SUPPLIED TEXT >>
***

I-Mab Biopharma Co., Ltd successfully floated on Nasdaq, JW Therapeutics Co., Ltd became the first cell therapy developer from China to be listed (in Hong Kong) and RemeGen Ltd. bagged the largest biotech IPO of the year, raising $575m when it listed, also in Hong Kong. This was the second-largest biopharma offering to date after Moderna’s in 2018. 

RemeGen CEO Jianming Fang told the session that he had had a packed pre-IPO meeting schedule in which he met roughly 200 investors in total, and the CEO of JW James Li and I-Mab's CEO Joan Shen said they also met over 100 investors as part of their processes.

For aspiring biotech firms wanting to raise funds, the first option is when and where. Although the CEOs said the timing considerations were different for their firms – two antibody developers and one focusing on CAR-T cell therapies - they did agree that their timings were based on commercial considerations. In their words, the IPOs were seen as essential as they are moved closer to product approvals and launches.

Duel And Triple Listing The Norm?

As to the best location for listing, while RemeGen and JW chose Hong Kong, which is closer to their home market of China, and I-Mab decided on Nasdaq, all three CEOs said they are considering dual or even triple listings, potentially in the US or Shanghai. Listing in the US has its own set of challenges, given the recent threat of delisting for Chinese companies trading in the US, but I-Mab CEO Shen said, although it had worried her, Nasdaq remains one of the top destinations for Chinese biotechs.

The Shanghai STAR bourse has also come of age for Chinese bioventures and is becoming increasingly important for companies which rely for most of their product sales on China, noted the CEOs, who agreed considering Shanghai as a listing choice. STAR, which was launched to attract pre-revenue companies such as biotech firms, has seen companies waiting to get a listing.

Among those queueing up are oncology specialist Shenzhen Chipscreen Biosciences Co., Ltd. and vaccine developer CanSino Biologics Inc., which is already listed in Hong Kong. Meanwhile, BeiGene, Ltd. is reportedly filing for a listing and could potentially become the first Chinese pharma firm to have a triple listing in New York, Hong Kong and Shanghai.

More broadly, Shanghai is poised to become one of the major destinations for Chinese biotech companies to raise public funds.

Process = Product

Along with the rise of cutting-edge approaches such as gene and cell therapies, the role of manufacturing is becoming more important than ever for Chinese biotechs, JW CEO Li noted in the panel discussion.

China is steadily overtaking the US as the largest single market for approaches such as CAR-T therapies and JW is poised to become the first company to receive regulatory approval in China for its CAR-T relmacabtagene autoleucel, which was accepted for review by the National Medical Products Administration last June.

***

USING THE INFORMATION >>
- 1) Answer these from the passage on Chinese biotech IPOs:
(a) How much did RemeGen raise when it listed in Hong Kong?
(b) Roughly how many investors did RemeGen's CEO meet before the IPO?
(c) Which body accepted JW's relmacabtagene autoleucel for review?
- 2) From the passage on Chinese biotech IPOs, return the part that opens with the words containing "Process = Product" and closes with "the panel discussion.".
These rows have no connection to the passage on Chinese biotech IPOs.

Records from a data source:

***

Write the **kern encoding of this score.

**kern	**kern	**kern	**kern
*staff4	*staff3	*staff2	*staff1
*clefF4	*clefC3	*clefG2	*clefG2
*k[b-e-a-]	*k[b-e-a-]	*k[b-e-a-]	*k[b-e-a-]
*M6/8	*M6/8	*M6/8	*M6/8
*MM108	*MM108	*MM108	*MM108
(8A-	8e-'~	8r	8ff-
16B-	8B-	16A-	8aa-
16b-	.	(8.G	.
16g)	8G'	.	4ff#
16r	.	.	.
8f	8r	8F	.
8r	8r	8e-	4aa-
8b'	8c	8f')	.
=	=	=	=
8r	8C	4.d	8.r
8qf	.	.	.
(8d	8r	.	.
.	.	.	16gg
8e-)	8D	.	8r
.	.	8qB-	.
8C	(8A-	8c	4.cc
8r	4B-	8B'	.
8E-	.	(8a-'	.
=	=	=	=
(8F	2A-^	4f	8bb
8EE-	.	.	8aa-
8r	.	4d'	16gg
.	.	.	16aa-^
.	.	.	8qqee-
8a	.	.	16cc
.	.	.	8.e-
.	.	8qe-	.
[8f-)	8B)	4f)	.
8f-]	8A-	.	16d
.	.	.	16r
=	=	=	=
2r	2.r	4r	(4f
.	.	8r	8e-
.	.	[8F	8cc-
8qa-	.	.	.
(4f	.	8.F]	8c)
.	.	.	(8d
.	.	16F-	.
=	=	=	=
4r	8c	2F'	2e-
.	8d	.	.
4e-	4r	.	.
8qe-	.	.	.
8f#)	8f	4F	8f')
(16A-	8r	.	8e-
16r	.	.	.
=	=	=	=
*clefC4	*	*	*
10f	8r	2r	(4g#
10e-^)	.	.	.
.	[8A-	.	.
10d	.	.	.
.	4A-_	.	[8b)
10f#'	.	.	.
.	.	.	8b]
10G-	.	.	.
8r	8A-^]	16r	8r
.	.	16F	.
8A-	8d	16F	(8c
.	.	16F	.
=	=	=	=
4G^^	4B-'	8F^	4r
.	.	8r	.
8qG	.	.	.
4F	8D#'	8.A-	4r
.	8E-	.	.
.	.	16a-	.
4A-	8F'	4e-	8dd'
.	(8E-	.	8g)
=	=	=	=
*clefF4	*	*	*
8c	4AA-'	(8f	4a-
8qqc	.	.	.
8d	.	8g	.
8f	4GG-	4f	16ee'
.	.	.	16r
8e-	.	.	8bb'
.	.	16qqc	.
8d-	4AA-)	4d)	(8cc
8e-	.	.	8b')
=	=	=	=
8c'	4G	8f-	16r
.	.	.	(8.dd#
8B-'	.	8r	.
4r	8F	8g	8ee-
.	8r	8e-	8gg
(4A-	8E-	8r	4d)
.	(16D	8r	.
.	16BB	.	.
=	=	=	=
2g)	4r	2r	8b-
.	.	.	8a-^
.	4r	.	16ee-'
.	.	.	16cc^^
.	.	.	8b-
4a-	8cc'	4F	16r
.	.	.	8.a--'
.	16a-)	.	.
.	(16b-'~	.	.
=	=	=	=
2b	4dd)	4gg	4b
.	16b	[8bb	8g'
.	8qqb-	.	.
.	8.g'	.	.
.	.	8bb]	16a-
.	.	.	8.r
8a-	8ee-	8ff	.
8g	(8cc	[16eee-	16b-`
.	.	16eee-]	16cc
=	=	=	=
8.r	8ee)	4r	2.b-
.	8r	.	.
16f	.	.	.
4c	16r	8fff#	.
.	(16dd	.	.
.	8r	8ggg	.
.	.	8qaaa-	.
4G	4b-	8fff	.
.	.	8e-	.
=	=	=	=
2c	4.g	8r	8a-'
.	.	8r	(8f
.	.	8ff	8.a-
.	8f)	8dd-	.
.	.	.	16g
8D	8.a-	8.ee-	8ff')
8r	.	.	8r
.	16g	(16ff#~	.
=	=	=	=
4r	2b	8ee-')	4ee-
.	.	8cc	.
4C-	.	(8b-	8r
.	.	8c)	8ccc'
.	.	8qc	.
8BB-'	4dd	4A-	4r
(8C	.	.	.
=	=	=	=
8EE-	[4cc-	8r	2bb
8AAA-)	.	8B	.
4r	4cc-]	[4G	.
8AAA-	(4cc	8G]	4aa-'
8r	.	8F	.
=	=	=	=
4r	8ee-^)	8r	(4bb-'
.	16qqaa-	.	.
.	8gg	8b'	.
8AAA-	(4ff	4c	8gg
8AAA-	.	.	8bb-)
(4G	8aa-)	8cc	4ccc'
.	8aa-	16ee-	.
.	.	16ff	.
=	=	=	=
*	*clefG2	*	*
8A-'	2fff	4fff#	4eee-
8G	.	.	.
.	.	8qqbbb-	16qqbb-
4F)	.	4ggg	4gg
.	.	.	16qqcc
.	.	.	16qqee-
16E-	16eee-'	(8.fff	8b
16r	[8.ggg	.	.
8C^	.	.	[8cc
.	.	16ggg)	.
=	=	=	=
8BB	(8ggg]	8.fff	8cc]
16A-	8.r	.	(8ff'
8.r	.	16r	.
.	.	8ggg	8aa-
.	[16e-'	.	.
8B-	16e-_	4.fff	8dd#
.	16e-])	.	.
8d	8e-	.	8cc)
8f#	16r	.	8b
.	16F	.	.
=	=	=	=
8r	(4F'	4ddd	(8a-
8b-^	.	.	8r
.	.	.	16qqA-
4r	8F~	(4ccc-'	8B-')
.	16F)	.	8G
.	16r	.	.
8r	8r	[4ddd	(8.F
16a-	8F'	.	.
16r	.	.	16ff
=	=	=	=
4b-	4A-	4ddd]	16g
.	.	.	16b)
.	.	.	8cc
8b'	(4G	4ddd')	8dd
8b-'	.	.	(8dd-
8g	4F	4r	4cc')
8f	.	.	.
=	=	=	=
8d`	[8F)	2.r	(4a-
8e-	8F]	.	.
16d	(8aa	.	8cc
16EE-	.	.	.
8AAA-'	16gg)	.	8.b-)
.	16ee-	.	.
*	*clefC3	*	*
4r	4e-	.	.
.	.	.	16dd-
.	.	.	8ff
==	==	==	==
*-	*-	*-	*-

***

RESULTS >>
- 1)
(a) $575m
(b) Roughly 200
(c) The National Medical Products Administration

- 2)
Process = Product

Along with the rise of cutting-edge approaches such as gene and cell therapies, the role of manufacturing is becoming more important than ever for Chinese biotechs, JW CEO Li noted in the panel discussion.